Sono in pratica tre regioni su venti: una ha disposto una vera riapertura, altre due una riapertura a metà. Nelle altre diciassette regioni, nonostante la pressione degli atleti – sembra paradossale ripeterlo, ma in questi mesi il paradosso sembra la normalità: gli atleti dove dovrebbero allenarsi, se i circoli non riaprono anche solo parzialmente? – le amministrazioni regionali e i presidenti dei circoli non intendono prendersi responsabilità scavalcando di fatto il provvedimento nazionale. Ce lo conferma il presidente del Park Genova, Paolo Givri, che abbiamo raggiunto telefonicamente: “Stiamo valutando perché gli atleti spingono per giocare. Però ad oggi nessuno ci ha autorizzato ad aprire e fino a quando non vengono emesse le linee guida previste dal primo articolo del DPCM del 26 aprile, non ci sentiamo di farlo“. Abbiamo tastato gli umori di altri circoli italiani e l’indirizzo rimane lo stesso: in assenza di tutele normative nazionali, o anche solo regionali – soggette però al pericolo della diffida governativa – nessuna struttura sportiva può prendersi la responsabilità (civile, legale, morale) di riaprire.
Il presidente Angelo Binaghi, intervistato da Giorgia Mecca per Il Foglio, ha parlato di ‘usare i presidenti dei club come persone incaricate di controllare il rispetto delle norme di sicurezza‘, auspicando una responsabilizzazione di dirigenti sportivi e operatori. Un appello che i gestori delle strutture sportive sembrano aver già recepito.
Intanto in tarda mattinata è filtrata una circolare attuativa del Ministero dell’Interno, che ha lo scopo di fornire alle forze dell’ordine le linee guida per far rispettare le norme sul territorio.
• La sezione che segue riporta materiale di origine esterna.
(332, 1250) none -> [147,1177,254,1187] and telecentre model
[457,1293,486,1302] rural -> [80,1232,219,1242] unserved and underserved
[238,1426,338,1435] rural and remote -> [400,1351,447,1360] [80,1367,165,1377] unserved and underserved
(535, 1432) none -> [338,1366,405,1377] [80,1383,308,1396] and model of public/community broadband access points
Questo è il passaggio che interessa il tennis.
Nella circolare viene precisato che dal 4 maggio sono consentite le sessioni di allenamento a porte chiuse per gli atleti di interesse nazionale di discipline sportive individuali. Pur senza una chiara concessione, questo comma può essere interpretato come un avallo dell’attività dei prima e seconda categoria all’interno dei circoli – chiusi comunque al pubblico.
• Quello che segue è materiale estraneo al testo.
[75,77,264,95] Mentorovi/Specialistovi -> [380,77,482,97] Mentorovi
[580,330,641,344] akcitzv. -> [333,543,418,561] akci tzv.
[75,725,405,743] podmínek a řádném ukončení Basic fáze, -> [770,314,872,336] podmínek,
Il paradosso e l’aleatorietà, però, rimangono. In attesa del prossimo checkpoint del 18 maggio, data entro la quale secondo il ministro Spadafora potrebbe arrivare l’ok del comitato scientifico per riaprire le strutture sportive, non possiamo fare a meno di riscontrare la scarsa trasparenza degli step decisionali del governo. Autorizzare la ripresa degli allenamenti per 5000 atleti senza occuparsi in alcun modo dell’identificazione e della messa in sicurezza dei luoghi in cui questi allenamenti dovrebbero svolgersi, e anzi costringendo i circoli stessi a chiedere – meglio: elemosinare! – chiarimenti alle autorità, denota che non esiste una linea programmatica. A meno che la linea non sia attendere che i seconda categoria trovino una nuova routine negli allenamenti per strada, o chessò, sui tetti.